L’air un peu bénet, s’égouttant comme un arbre, l’ancien noceur accepte avec résignation toute cette eau qui lui tombe. Ses lèvres remuent ; il ne voit pas l’auberge ; il ignore qu’il y en ait une et comme Fons, son ancien camarade, se risque dehors et lui tire sa casquette, il répond du tricorne, d’un geste grave qui ne se souvient plus.
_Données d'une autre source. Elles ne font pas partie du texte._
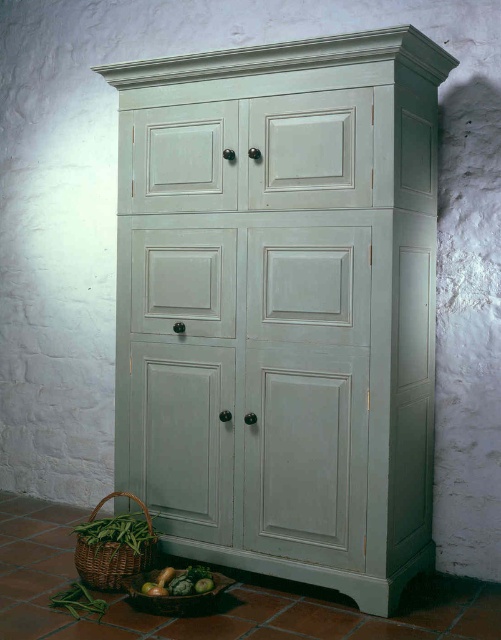
Question: Does green matte beans at lower left have a lesser width compared to green matte cucumber at lower left?

Choices:
 (A) no
 (B) yes

Answer: (A)

Question: Is the position of light green painted wood dresser at center less distant than that of green matte vegetable at lower left?

Choices:
 (A) no
 (B) yes

Answer: (B)

Question: Which point is farther from the camera taking this photo?

Choices:
 (A) (130, 259)
 (B) (208, 579)
 (C) (97, 532)
 (D) (92, 595)

Answer: (A)

Question: Observing the image, what is the correct spatial positioning of light green painted wood dresser at center in reference to green matte cucumber at lower left?

Choices:
 (A) left
 (B) right

Answer: (B)

Question: Which of the following is the farthest from the observer?

Choices:
 (A) (423, 554)
 (B) (72, 596)

Answer: (A)

Question: Which object appears closest to the camera in this image?

Choices:
 (A) green matte cucumber at lower center
 (B) light green painted wood dresser at center
 (C) green matte vegetable at lower left
 (D) green matte cucumber at lower left

Answer: (B)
Le père Isidore est un moine très pieux : c’est le saint du couvent, mais il chante faux. Pendant sa messe, à peine a-t-il ouvert la bouche pour chanter « Oremus », qu’il n’a déjà plus le ton, tantôt trop haut, tantôt trop bas. Le père Herman, qui le soutient à l’harmonium, a beau lui tendre l’une après l’autre ses notes, il les rate avec une si belle précision, que l’on se demande, en fin de compte, si ce n’est pas l’organiste qui bafouille.
— Je suis, dit le père Isidore, le Terre-Neuve du bon Dieu.
Il entend par là qu’il a déjà sauvé beaucoup d’âmes.
Lorsque, dans la région, quelqu’un va mourir, ce n’est pas au curé, mais au père Isidore que l’on pense. Comme pour le médecin, on peut arriver à n’importe quelle heure : il prend son chapelet, son bréviaire, une croix — sa trousse à lui — et part.
Il a de si bonnes lèvres qu’en le voyant on a moins peur de mourir :
— Prenez courage, dit-il, vous verrez Dieu bientôt.
Il en a soigné tant qu’il juge, mieux qu’un médecin, si la fin est proche ou s’il faudra revenir. Il sait quand il doit commencer les prières des agonisants, allumer le cierge, le fourrer entre les doigts du malade. Et tandis que celui-ci tantôt semble expirer, tantôt reprendre un peu de souffle, le bon père précipite ou ralentit ses prières, de façon que son dernier « Amen » tombe tout chaud, à la sortie, sur cette âme et que le diable ne la puisse prendre.
À ceux qui restent :
— Ne pleurez pas, dit-il, il est au ciel.